System Design/misc/Typeahead Suggestion / Autocomplete Design

Typeahead Suggestion / Autocomplete Design

MEDIUM14 minautocompletetriecachingscalabilityreal-timearchitecture
Asked at: Misc

Design a low-latency, highly available autocomplete system that returns the top-3 suggestions per prefix ordered by recency and frequency at large scale.

1. The Question

Design a typeahead (autocomplete) service that returns the top-3 suggestions for the prefix the user is typing. Suggestions should be ordered by a combination of popularity (frequency) and recency. The system must provide real-time responses with very low latency, scale to large traffic, and be highly available.

2. Clarifying Questions

  • Is the top-k fixed (k=3) or configurable? (Assume fixed k=3 for the core design, but allow extension.)
  • Are suggestions global or personalized? (Assume global by default; discuss personalization later.)
  • What is the target tail latency (p50/p95)? (Aim for p95 < 50ms server-side.)
  • How fresh must popularity stats be? (Near-real-time acceptable; hourly/batched updates acceptable.)
  • Read/write ratio and expected qps? (We’ll estimate from example traffic below.)
  • Acceptable consistency model? (Eventual consistency for popularity is fine.)

3. Requirements

Functional:

  • Return up to 3 suggestions for a given input prefix.
  • Order suggestions by a ranking combining frequency and recency.
  • Support incremental queries as user types (very low latency).

Non-functional:

  • Low latency (p50 << p95, target p95 < 50ms server-side).
  • High throughput and horizontal scalability.
  • High availability and graceful degradation.
  • Reasonable freshness of ranking (near-real-time acceptable).

4. Scale Estimates

  • Example corpus: Google-like 5B queries/day.
  • Unique queries ~30% => 1.5B unique/day.
  • Storage rough calc from prompt: 15 chars/query * 2 bytes => ~45GB/day of raw query bytes.
  • Overall qps: 5B / 86400 ≈ 57,870 QPS average. With typing amplification and peaks, provision for 3x–5x peak => ~180k–290k QPS.
  • Autocomplete read amplification: each character typed issues a request; average session may produce multiple requests per search; plan cache-heavy reads.
  • Target cache hit rate >= 95% to meet latency targets; cold-path queries served from persistent store.

5. Data Model

Core concepts:

  • Compressed Trie (radix tree): store phrases as a space-efficient prefix tree.
  • Node metadata: top-k suggestions precomputed for that prefix (list of suggestion IDs + score), termination flag, and optional phrase frequency + last-seen timestamp.
  • Suggestion record: {id, phrase, global_frequency, last_update_timestamp}.
  • Storage layout:
    • Persistent store for full trie (replicated across nodes) — use a distributed datastore (Cassandra / RocksDB-backed service) or highly available zookeeper-like store for service config; for large tries, store as sharded partitions.
    • In-memory caches (Redis) holding nodes/top-k for hot prefixes.
  • Sharding key: first character or prefix hash (e.g., first 1-2 characters) to partition the trie across servers, preventing a single monolithic trie.
  • Ranking score: a function combining frequency and recency, e.g. score = α * normalized_freq + β * recency_boost (timestamp decay). Normalize to allow comparing phrases across buckets.

6. API Design

Public API (HTTP/JSON):

  • GET /v1/autocomplete?s=<prefix>&k=3&context={optional}

    • Request params: s (string), k (optional int), context (optional user or locale), lang/region.
    • Response: { "prefix": "be", "suggestions": [ {"phrase":"belt","score":123.4}, ... ] }
  • POST /v1/feedback

    • body: {"phrase": "bell", "event": "select|complete", "user_id": "..."}
    • Used to log selection/impression events for offline aggregation.
  • Admin endpoints: push new trie shard, trigger reindex, metrics.

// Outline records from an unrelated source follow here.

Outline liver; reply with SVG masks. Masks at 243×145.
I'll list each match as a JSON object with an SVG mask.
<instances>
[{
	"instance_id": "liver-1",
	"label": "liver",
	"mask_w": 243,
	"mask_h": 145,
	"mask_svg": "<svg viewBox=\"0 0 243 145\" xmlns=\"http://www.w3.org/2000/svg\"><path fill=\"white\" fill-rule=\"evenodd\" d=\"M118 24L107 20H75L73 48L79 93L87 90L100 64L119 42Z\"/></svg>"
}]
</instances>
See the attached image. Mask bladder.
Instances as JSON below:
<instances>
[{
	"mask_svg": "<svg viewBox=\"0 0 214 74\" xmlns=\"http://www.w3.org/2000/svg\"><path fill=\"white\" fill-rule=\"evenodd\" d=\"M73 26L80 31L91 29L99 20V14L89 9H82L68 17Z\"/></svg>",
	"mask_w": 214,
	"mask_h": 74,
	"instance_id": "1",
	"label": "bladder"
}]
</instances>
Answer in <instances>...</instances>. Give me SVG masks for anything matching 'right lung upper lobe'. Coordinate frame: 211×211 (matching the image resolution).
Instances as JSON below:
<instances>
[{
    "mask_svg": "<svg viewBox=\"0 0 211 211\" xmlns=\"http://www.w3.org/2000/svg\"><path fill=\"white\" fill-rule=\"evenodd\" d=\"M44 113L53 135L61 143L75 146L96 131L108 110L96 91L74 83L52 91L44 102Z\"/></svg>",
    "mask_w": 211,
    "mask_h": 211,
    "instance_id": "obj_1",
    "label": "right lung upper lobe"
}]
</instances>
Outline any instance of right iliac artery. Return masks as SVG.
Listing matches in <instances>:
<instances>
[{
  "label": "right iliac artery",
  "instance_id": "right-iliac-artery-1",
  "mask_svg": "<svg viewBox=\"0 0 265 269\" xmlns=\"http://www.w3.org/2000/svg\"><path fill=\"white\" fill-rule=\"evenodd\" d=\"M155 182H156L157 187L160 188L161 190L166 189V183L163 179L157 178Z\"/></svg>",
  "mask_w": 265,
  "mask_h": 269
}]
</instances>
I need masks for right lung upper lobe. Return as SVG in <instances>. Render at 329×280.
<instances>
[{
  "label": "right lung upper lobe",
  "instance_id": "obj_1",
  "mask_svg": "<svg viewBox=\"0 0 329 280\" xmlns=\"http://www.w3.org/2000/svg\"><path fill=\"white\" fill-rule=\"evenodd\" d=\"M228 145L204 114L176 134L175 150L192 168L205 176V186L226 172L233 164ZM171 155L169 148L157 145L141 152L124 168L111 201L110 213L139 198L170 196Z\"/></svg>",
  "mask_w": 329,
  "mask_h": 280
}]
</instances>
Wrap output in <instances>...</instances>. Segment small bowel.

Latency requirements: API should return cached suggestions in <10ms at the app layer if served from Redis; cold reads from trie store aim for <50ms.

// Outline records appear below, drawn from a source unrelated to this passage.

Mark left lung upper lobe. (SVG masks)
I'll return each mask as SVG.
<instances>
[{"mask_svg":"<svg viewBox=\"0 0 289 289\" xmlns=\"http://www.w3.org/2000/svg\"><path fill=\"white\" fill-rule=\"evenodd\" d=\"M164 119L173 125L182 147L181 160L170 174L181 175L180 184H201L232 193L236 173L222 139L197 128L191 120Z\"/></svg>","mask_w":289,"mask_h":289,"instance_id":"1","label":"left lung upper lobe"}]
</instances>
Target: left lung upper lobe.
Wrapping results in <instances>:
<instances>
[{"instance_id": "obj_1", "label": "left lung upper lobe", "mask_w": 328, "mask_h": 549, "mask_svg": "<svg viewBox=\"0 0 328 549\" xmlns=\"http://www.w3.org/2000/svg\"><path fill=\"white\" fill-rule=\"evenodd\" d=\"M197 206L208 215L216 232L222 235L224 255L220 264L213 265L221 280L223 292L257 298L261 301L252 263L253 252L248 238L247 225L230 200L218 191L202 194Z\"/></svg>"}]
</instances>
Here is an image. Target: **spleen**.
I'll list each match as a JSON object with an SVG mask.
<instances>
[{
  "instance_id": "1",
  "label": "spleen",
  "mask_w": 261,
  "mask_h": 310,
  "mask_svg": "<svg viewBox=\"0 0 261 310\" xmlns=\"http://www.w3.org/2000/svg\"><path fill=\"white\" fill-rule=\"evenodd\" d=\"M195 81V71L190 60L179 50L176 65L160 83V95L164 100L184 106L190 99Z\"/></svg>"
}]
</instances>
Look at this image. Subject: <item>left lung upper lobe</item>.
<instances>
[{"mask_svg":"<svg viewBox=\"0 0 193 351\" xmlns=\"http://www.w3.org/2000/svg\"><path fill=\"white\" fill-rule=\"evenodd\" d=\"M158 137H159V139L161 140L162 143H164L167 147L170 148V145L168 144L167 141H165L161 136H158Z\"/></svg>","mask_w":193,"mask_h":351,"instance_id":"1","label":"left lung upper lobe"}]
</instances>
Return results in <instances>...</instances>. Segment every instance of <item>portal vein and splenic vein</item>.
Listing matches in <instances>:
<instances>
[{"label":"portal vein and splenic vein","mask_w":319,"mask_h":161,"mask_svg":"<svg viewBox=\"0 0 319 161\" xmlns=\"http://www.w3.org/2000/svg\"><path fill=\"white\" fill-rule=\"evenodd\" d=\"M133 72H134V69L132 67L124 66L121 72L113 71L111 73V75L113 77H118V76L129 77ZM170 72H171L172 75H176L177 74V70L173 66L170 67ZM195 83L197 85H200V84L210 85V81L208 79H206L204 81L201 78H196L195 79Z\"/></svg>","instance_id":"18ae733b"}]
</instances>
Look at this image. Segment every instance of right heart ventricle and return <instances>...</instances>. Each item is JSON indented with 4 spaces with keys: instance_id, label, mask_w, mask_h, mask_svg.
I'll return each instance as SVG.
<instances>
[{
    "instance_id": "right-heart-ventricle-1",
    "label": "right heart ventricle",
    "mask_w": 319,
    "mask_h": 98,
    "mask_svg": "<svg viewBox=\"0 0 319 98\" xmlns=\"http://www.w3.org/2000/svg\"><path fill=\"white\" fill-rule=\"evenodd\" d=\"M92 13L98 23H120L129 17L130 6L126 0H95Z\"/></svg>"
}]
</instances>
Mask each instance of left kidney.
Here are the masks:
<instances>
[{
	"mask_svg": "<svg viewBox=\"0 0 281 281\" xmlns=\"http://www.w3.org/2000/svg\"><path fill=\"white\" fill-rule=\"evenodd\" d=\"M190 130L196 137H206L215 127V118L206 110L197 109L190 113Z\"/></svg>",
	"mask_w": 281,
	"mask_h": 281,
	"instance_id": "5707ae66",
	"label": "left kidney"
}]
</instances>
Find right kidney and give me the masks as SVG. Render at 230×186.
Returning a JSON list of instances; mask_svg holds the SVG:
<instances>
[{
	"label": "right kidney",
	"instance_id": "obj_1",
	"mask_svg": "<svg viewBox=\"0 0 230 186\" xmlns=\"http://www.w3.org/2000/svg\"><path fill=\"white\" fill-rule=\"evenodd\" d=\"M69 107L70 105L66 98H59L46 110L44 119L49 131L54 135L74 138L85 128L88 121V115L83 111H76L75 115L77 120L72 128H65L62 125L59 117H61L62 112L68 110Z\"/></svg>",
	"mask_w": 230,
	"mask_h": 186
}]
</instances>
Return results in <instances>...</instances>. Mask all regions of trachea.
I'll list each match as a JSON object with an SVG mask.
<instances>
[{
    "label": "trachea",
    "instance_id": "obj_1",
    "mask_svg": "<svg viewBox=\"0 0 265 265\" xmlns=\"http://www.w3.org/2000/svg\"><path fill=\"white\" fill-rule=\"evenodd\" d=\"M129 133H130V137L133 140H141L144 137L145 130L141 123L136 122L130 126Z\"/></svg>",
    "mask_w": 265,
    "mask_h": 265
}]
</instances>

7. High-Level Architecture

Components:

  • Load Balancer (LB): routes client requests to application tier.
  • Application Servers: stateless front-end that handles API, rate-limits, and orchestrates cache/db lookups.
  • Cache Tier (Redis): stores node-level precomputed top-3 suggestions for hot prefixes with TTL.
  • Trie Storage (sharded): persistent store holding full compressed trie partitions (Cassandra / RocksDB on dedicated servers). Each shard holds a subset of prefixes and is replicated for HA.
  • Aggregator (streaming): collects selection/impression events (Kafka) and aggregates counts + recency info into temporary storage (Cassandra / hash tables).
  • Applier: batch job (hourly/half-hourly configurable) that consumes aggregates, recomputes affected trie shards, precomputes top-k per node, and atomically swaps shards (or pushes diffs) to storage.
  • Pub/Sub or Config Store: notify app servers / caches of trie updates (invalidate keys or warm caches).
  • Monitoring & Alerts, Metrics, and Admin UI.

Request flow (read):

  1. Client -> LB -> App Server.
  2. App checks Redis for prefix node top-3. If hit, return suggestions.
  3. If miss, app queries appropriate trie shard (based on prefix shard mapping) for node data, returns and populates Redis.

Write/updates flow:

  • User selection events → App Server logs to Kafka → Aggregator updates aggregate store → Applier periodically rebuilds trie shards and publishes updates.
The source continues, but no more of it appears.